*Текст задания*.
№3, 1994/XХ век: Искусство. Культура. Жизнь

Это же смертное дело!… Перечитывая Юрия Казакова

Самый тяжелый, неподъемный рабочий инструмент – невесомое и тонкое перо лирического писателя. Одно лишь приближение к нему требует редкостного сочетания профессиональных качеств – это и абсолютный поэтический слух, и обостренное чувство юмора, и тончайшая нервная организация, чрезвычайно чуткая к тихому звуку истины, заглушенному беспорядочными шумами времени, и отменнейшее при этом психическое здоровье, чтобы не струсить, поддавшись соблазнам или отчаянию, чтоб не сойти с ума: судьба Гаршина не являет собой исключения, хотя мало кого предостерегла из вступающих на заманчивый путь, проложенный и гаршинскими стопами. А общественное мнение как-то не торопится с признанием лирического писателя, намеренно аполитичного, демонстративно индивидуального.

*Условие задания*.
Перепечатайте без изменений отрывок из статьи о Юрии Казакове: начните с места, где стоят слова «Это же смертное», и остановитесь после слов «аполитичного, демонстративно индивидуального.».

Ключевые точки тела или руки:
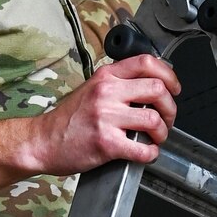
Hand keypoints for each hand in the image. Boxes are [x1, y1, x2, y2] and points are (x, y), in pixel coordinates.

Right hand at [25, 56, 179, 171]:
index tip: (174, 88)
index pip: (147, 63)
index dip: (169, 75)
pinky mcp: (106, 143)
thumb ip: (119, 83)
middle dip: (171, 108)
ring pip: (154, 119)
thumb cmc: (68, 118)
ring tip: (156, 137)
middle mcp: (107, 92)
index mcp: (106, 76)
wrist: (42, 140)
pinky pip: (142, 148)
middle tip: (167, 118)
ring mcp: (106, 117)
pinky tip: (146, 152)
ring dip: (163, 132)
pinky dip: (151, 153)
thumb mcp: (92, 88)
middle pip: (158, 90)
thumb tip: (152, 85)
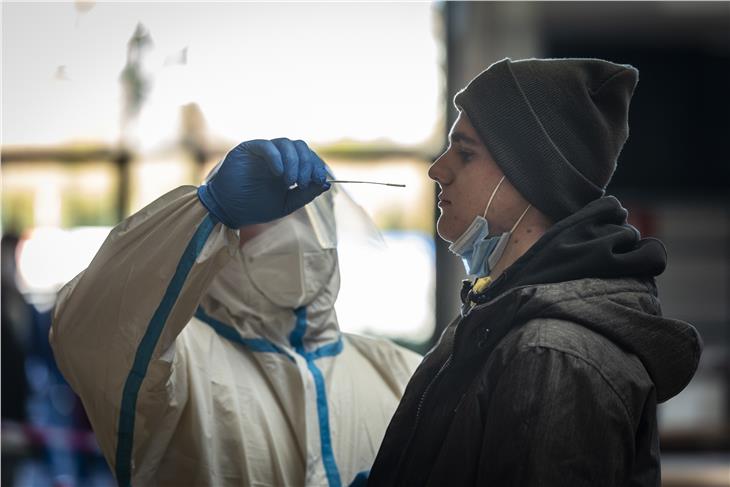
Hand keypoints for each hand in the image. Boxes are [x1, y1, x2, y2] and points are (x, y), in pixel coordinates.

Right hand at [197, 138, 329, 227]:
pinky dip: (276, 158)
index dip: (316, 166)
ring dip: (294, 162)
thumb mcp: (286, 204)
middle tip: (306, 182)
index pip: (308, 157)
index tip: (321, 180)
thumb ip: (305, 194)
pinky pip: (266, 147)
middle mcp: (277, 156)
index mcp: (288, 166)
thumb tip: (326, 184)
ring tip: (292, 181)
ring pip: (286, 144)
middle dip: (307, 164)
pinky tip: (279, 174)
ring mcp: (263, 151)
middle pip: (300, 147)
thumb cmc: (255, 207)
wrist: (228, 211)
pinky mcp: (248, 148)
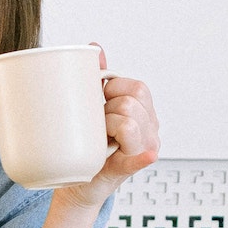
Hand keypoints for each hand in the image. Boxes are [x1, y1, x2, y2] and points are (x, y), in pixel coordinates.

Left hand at [54, 46, 159, 212]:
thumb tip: (95, 47)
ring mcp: (144, 148)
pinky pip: (141, 157)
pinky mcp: (130, 167)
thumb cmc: (89, 142)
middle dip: (109, 107)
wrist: (77, 181)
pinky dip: (143, 155)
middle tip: (98, 122)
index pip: (138, 87)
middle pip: (133, 102)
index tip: (101, 99)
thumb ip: (97, 77)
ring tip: (99, 136)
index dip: (114, 89)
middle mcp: (150, 129)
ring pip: (129, 122)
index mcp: (145, 112)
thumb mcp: (94, 107)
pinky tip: (147, 154)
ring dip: (107, 125)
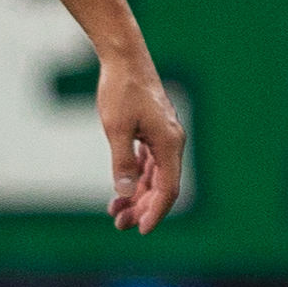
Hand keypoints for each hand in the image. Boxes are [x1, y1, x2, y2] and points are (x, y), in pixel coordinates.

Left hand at [97, 49, 185, 234]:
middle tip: (119, 224)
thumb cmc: (121, 89)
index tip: (141, 229)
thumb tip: (124, 192)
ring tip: (116, 212)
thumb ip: (121, 162)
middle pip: (162, 186)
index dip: (155, 212)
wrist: (124, 57)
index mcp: (168, 144)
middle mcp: (171, 142)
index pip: (168, 189)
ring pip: (154, 176)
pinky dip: (136, 178)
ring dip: (137, 195)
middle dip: (142, 208)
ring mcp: (163, 136)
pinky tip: (122, 190)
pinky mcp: (153, 130)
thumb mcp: (116, 127)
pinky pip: (149, 163)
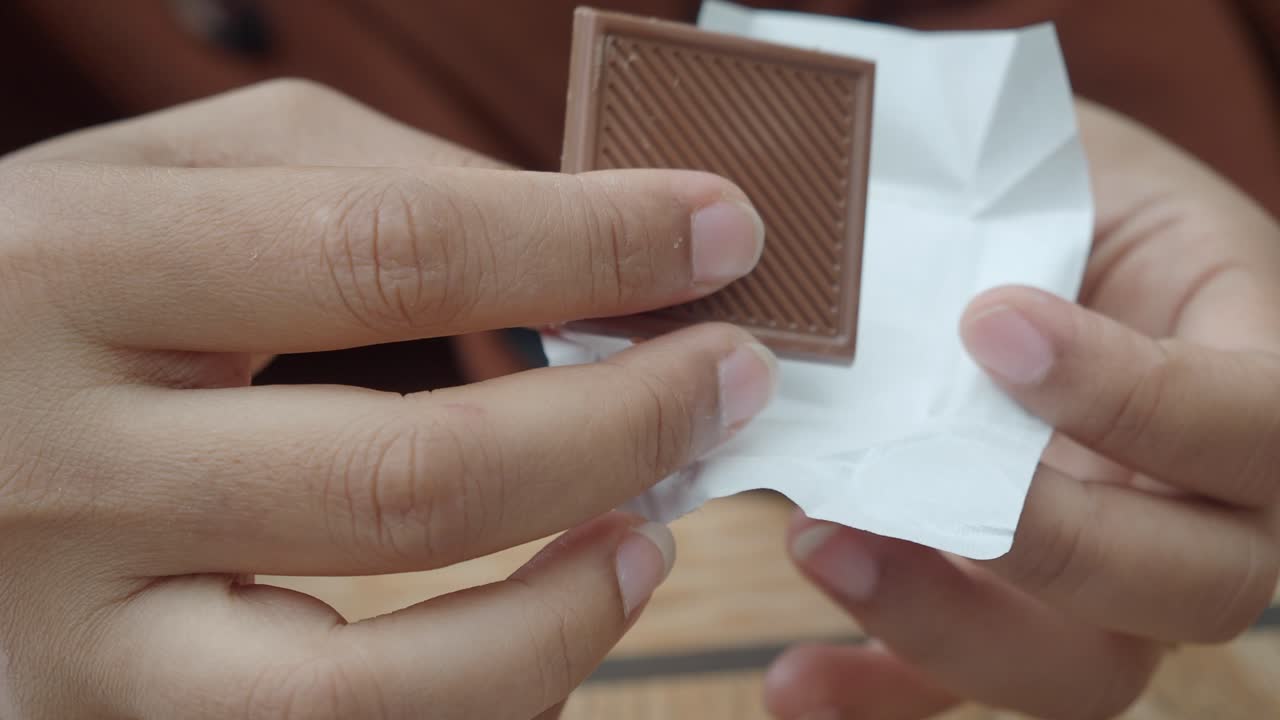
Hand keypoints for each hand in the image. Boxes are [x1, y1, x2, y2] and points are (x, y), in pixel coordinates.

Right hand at [0, 79, 775, 718]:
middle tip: (732, 379)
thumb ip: (373, 176)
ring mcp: (80, 639)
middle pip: (414, 481)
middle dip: (622, 428)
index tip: (720, 232)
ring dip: (568, 616)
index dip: (589, 245)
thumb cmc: (47, 280)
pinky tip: (548, 617)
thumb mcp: (173, 172)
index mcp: (74, 276)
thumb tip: (589, 239)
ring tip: (653, 531)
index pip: (393, 257)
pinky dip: (493, 698)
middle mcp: (66, 475)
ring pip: (378, 689)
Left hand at [765, 100, 1279, 718]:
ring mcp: (1113, 574)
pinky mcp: (1016, 607)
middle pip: (1195, 586)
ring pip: (1083, 666)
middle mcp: (1207, 505)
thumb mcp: (1068, 179)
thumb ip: (1028, 233)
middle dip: (1048, 543)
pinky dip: (880, 688)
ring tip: (815, 545)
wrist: (1018, 226)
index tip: (991, 326)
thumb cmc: (1053, 190)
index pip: (1255, 426)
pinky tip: (796, 681)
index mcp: (1252, 374)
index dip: (1136, 398)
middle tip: (898, 478)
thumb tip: (901, 277)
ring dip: (947, 627)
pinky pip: (965, 685)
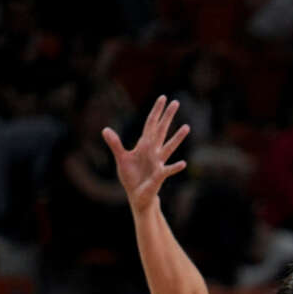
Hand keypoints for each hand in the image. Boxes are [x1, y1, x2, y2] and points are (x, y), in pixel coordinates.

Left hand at [102, 95, 190, 213]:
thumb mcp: (122, 158)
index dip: (156, 111)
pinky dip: (174, 167)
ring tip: (187, 127)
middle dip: (168, 117)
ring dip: (177, 138)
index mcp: (144, 145)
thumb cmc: (131, 176)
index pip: (151, 124)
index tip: (163, 98)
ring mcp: (158, 162)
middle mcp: (153, 151)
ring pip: (169, 147)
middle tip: (176, 102)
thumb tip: (105, 129)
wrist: (137, 195)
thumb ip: (115, 144)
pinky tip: (183, 163)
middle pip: (161, 130)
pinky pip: (167, 170)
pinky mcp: (158, 176)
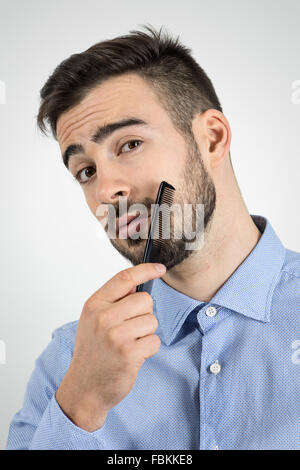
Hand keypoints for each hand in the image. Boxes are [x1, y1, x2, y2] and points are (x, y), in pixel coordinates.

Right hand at [55, 262, 165, 431]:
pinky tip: (133, 356)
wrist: (85, 387)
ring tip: (129, 344)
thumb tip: (138, 281)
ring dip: (146, 333)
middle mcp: (103, 317)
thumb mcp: (93, 319)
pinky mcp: (129, 354)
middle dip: (144, 313)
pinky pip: (154, 341)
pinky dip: (148, 349)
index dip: (146, 270)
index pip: (124, 278)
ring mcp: (116, 336)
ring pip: (152, 321)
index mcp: (94, 304)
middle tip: (130, 328)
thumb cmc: (93, 351)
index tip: (159, 268)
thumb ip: (113, 300)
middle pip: (145, 299)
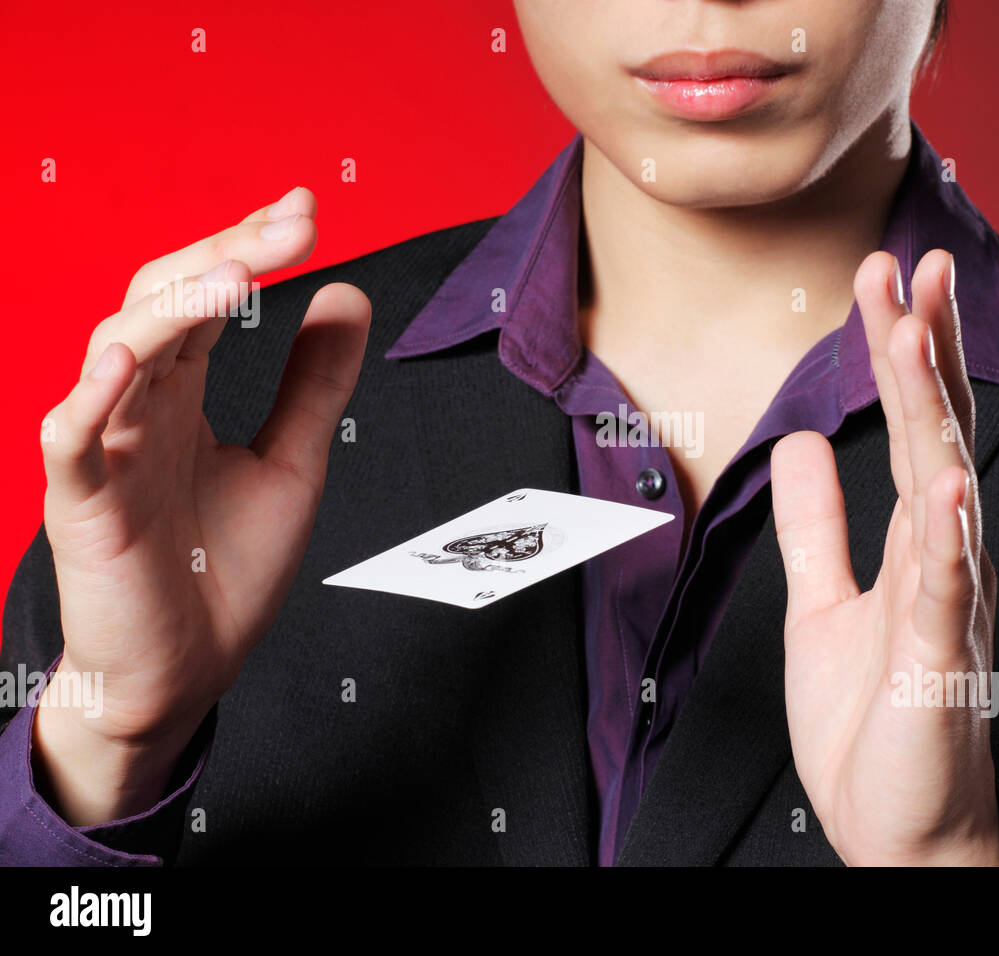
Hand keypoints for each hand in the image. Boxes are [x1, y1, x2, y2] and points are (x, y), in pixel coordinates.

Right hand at [33, 188, 370, 823]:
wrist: (189, 669)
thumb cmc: (224, 571)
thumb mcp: (292, 462)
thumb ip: (312, 382)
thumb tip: (347, 293)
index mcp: (179, 394)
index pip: (203, 295)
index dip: (247, 246)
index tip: (306, 211)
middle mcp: (138, 409)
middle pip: (163, 304)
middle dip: (225, 256)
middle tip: (295, 225)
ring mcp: (106, 454)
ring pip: (116, 354)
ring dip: (173, 309)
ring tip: (235, 274)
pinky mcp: (85, 510)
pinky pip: (71, 444)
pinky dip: (90, 401)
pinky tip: (125, 360)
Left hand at [772, 249, 998, 865]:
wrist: (898, 825)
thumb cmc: (872, 720)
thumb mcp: (822, 602)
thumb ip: (816, 524)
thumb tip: (798, 445)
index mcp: (917, 541)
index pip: (915, 427)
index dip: (904, 354)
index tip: (889, 283)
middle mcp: (944, 557)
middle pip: (935, 433)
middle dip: (920, 347)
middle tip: (909, 264)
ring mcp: (948, 603)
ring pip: (944, 488)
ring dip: (930, 409)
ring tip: (915, 332)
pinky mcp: (941, 657)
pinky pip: (947, 587)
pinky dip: (949, 533)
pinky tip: (949, 482)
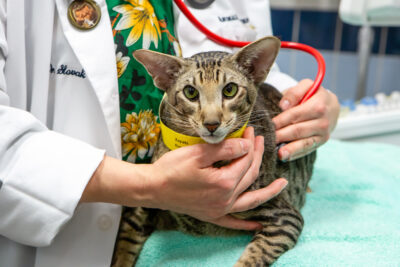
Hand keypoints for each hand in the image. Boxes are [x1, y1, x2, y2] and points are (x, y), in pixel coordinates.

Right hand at [82, 127, 287, 231]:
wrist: (152, 188)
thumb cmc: (172, 169)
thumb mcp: (199, 152)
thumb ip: (226, 148)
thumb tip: (247, 145)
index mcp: (224, 182)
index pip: (245, 159)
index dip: (250, 143)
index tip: (251, 131)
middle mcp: (226, 199)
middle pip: (249, 175)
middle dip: (257, 156)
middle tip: (259, 141)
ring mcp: (219, 209)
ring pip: (250, 199)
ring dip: (267, 192)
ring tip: (282, 185)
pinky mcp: (211, 215)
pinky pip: (233, 222)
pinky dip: (245, 224)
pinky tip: (256, 225)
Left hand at [272, 79, 339, 160]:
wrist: (332, 106)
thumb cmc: (313, 95)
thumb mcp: (306, 86)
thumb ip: (294, 92)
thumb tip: (283, 106)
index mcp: (318, 105)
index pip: (294, 115)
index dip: (280, 121)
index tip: (268, 125)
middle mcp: (323, 121)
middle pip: (297, 130)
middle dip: (281, 135)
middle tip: (267, 139)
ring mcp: (323, 133)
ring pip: (303, 142)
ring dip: (290, 149)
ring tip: (278, 154)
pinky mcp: (322, 141)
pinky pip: (308, 149)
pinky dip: (296, 154)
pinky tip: (285, 157)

*Поле для ответа*.
Это же смертное дело!… Перечитывая Юрия Казакова

Самый тяжелый, неподъемный рабочий инструмент – невесомое и тонкое перо лирического писателя. Одно лишь приближение к нему требует редкостного сочетания профессиональных качеств – это и абсолютный поэтический слух, и обостренное чувство юмора, и тончайшая нервная организация, чрезвычайно чуткая к тихому звуку истины, заглушенному беспорядочными шумами времени, и отменнейшее при этом психическое здоровье, чтобы не струсить, поддавшись соблазнам или отчаянию, чтоб не сойти с ума: судьба Гаршина не являет собой исключения, хотя мало кого предостерегла из вступающих на заманчивый путь, проложенный и гаршинскими стопами. А общественное мнение как-то не торопится с признанием лирического писателя, намеренно аполитичного, демонстративно индивидуального.